In the art world, world-renowned photographer Mario Testino is selling his famous prints as NFTs, as did Kate Moss in a recent charity sale. NFTs are currently taking the art market by storm, with one by the artist Beeple selling for $69 million that helped explode the market. Even before the hype of cryptocurrency, ephemeral content mesmerised the art scene with artists selling certificates of ownership of their work. No one can forget Maurizio Cattelan’s banana duct-taped to the Frieze Miami wall fetched a cool $120,000 at the end of 2019. Cryptocurrency unlocks a new dialogue between creators and collectors, without barriers or central authority, bringing art ownership online and redefining who the arbiters are and what fine art really is. 

The latest technological luxury innovations by top luxury brands are generating conversations at KINDUSTRY and causing us to look at the bigger picture. Is it because luxury needs to innovate to survive, or are these technologies actually allowing for brands to organically perform into a new tech-based ecosystem? How do these tactics fit into their long term brand strategy?

KINDUSTRY’s take:

At KINDUSTRY we take what’s new and next and apply it in ways that are authentic to brands and their corporate realities, while pushing into more progressive spaces to capture new growth opportunities. 

  • The introduction of blockchain into these leading luxury companies demonstrates internal agility and the mindset for change. There is an immediate association to  ‘current’, ‘innovative’ and ‘barrier-breaking’ and the opportunity to connect to a modern, culturally-advanced and valuable audience.

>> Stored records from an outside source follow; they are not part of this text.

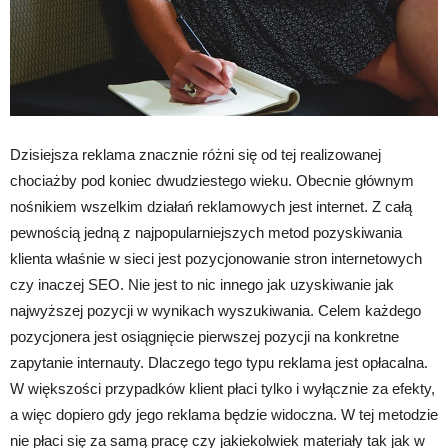
Dzisiejsza reklama znacznie różni się od tej realizowanej
chociażby pod koniec dwudziestego wieku. Obecnie głównym
nośnikiem wszelkim działań reklamowych jest internet. Z całą
pewnością jedną z najpopularniejszych metod pozyskiwania
klienta właśnie w sieci jest pozycjonowanie stron internetowych
czy inaczej SEO. Nie jest to nic innego jak uzyskiwanie jak
najwyższej pozycji w wynikach wyszukiwania. Celem każdego
pozycjonera jest osiągnięcie pierwszej pozycji na konkretne
zapytanie internauty. Dlaczego tego typu reklama jest opłacalna.
W większości przypadków klient płaci tylko i wyłącznie za efekty,
a więc dopiero gdy jego reklama będzie widoczna. W tej metodzie
nie płaci się za samą pracę czy jakiekolwiek materiały tak jak w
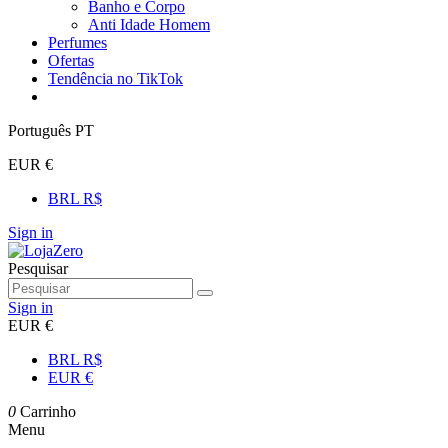
Banho e Corpo
Anti Idade Homem
Perfumes
Ofertas
Tendência no TikTok
Português PT
EUR €
BRL R$
Sign in
Pesquisar
Sign in
EUR €
BRL R$
EUR €
0
Carrinho
Menu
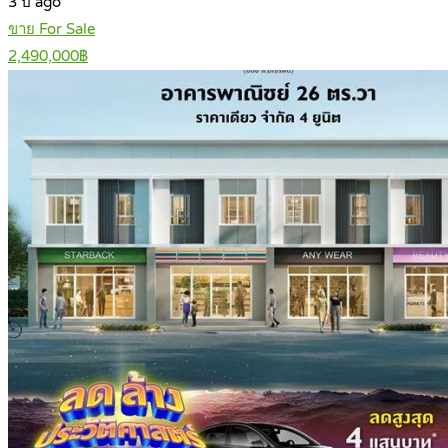
3 ปี ago
ขาย For Sale
2,490,000฿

Participating in what is next creates a progressive halo and perception for the brand. 

  • Brands need to adopt new technologies or progressive trends in a way that is authentic to their visions, promises and capabilities. Adopting these changes at scale immediately, however, need not be the objective.  Testing them through capsule collections, collaborations, or with a focus on the most receptive audience within your target market is a fantastic place to start. 

  • What seems to be far off on the horizon and seemingly irrelevant to the brand and its business is generally accelerating at twice the speed as it may appear. Transformative change happens slowly then all of a sudden. Covid has shined a light on brands that have fallen significantly behind in areas of sustainability, digital commerce, cultural progressiveness and are now scrambling to get up these important curves during a very complex time.